This story appears only in John's Gospel in chapter 2. The wine was wine because in Greek wine is wine, not unfermented juice from grapes. Moreover, John states: " And saith unto him, Every man at the beginning doth set forth good wine; and when men have well drunk, then that which is worse: but thou hast kept the good wine until now." You cannot get drunk on grapejuice. Wine is a gift from God (Psalm 104:15) But it can be abused just like any other gift from Him. (Proverbs 20:1) As for which is Jesus first miracle let John himself speak at John 2:11: "This beginning of miracles did Jesus in Cana of Galilee, and manifested forth his glory; and his disciples believed on him." The problem with Luke's account is that it is not always easy to fit the stories of all four Gospels into one chronological order. Luke does the best job in following order of events (Luke 1:3), but for some reason not always. The worst is Matthew who writes thematically. On the other hand, John contributes about 90% new material about Jesus not found elsewhere as his reason for writing a Gospel at this advanced age of Christianity (around 98AD) is radically different from the others. So it is very hard to determine the order of events, even to the point that some stories look contradictory. But they are not. Yet this is not part of the original question posed on this thread.
You're correct, the question wasn't related to the pros and cons of wine (alcohol), but since you brought it up...This debate mainly falls between those who want to drink alcohol and those who don't and in most cases goes nowhere. Sometimes an unbiased source is required. That source is “statistics”
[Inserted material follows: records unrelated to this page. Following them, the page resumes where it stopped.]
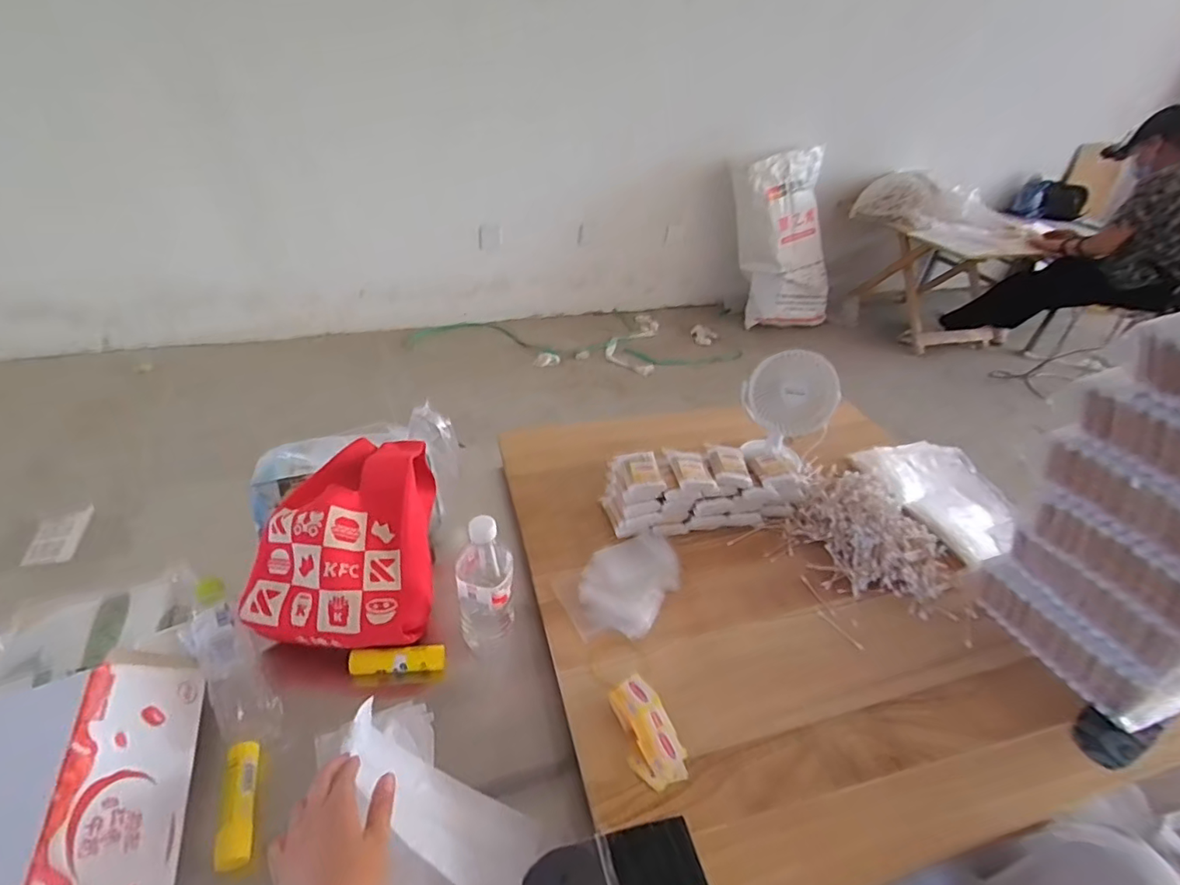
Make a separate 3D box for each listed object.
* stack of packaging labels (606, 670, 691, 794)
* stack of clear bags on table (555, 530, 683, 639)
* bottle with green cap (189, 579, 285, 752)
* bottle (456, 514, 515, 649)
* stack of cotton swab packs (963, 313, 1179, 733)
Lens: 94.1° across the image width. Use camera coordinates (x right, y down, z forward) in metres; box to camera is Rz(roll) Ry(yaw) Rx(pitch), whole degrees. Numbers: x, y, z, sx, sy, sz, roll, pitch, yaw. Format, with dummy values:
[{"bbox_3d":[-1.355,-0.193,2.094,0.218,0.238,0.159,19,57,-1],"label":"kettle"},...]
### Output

Alcohol claims over 100,000 lives each year
(that's about 25 times greater than all other deaths related to mind altering drugs combined)

The economic cost is about 120 billion dollars (each year) through: reduced work production, health care costs and premature deaths

65 million Americans (about 1 in 4) are affected by alcohol through: violence, crime, divorce, retarded children, sickness, death and dependency.

These statistics were derived from the 1990's and are more than likely higher today and they only include the United States. The world's statistics (on this issue) must be staggering.....

Update: Every 10 seconds a death occurs that is related to alcohol  (2013)  

There is more, especially relating to your support verse Psalms 104:15, but I'll leave that for another time.

Secondly, most reputable historians and scholars agree that Luke builds his gospel on the platform of historical reliability. His emphasis on chronological and historical accuracy makes this book the most comprehensive of all the gospels. Luke is also credited (by many) with writing Acts, which is also arranged mostly in a chronological order. This is contrary to the fourth gospel, where the author is not named and there is internal biblical evidence that the apostle John is not the author. We also need to consider the time period most believe the fourth gospel and Revelation were written. This time period was extremely cruel to professing Christians and to believe that one of the original apostles was allowed to live is questionable. The story of the apostles James and John recorded in Matthew 20 and Mark 10 where it is requested that they sit on the right and left of Jesus in his Kingdom is telling! Jesus tells them that they will drink the same cup he will (Matt. 20:23 & Mk. 10: 39). This cup was martyrdom (Matt. 26:39, 42, Lk. 22:42 and John 18:11).